-- DESCRIPTION OF THE TASK --
In the records below, replace "Productos" with "Servicios" and change nothing else. Give only the text lines, without the pictures.

=== DATA SUPPLIED ===

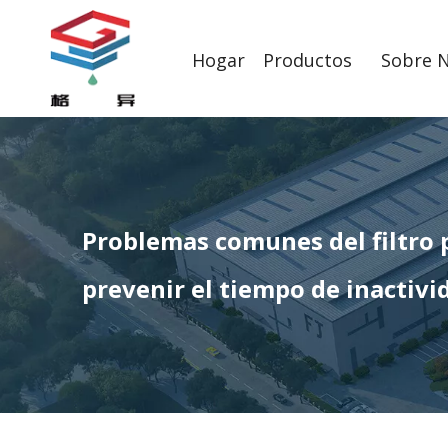
Hogar
Productos
Sobre 
Problemas comunes del filtro
prevenir el tiempo de inactivi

===

-- RESULT OF THIS EXERCISE --
Hogar
Servicios
Sobre 
Problemas comunes del filtro
prevenir el tiempo de inactivi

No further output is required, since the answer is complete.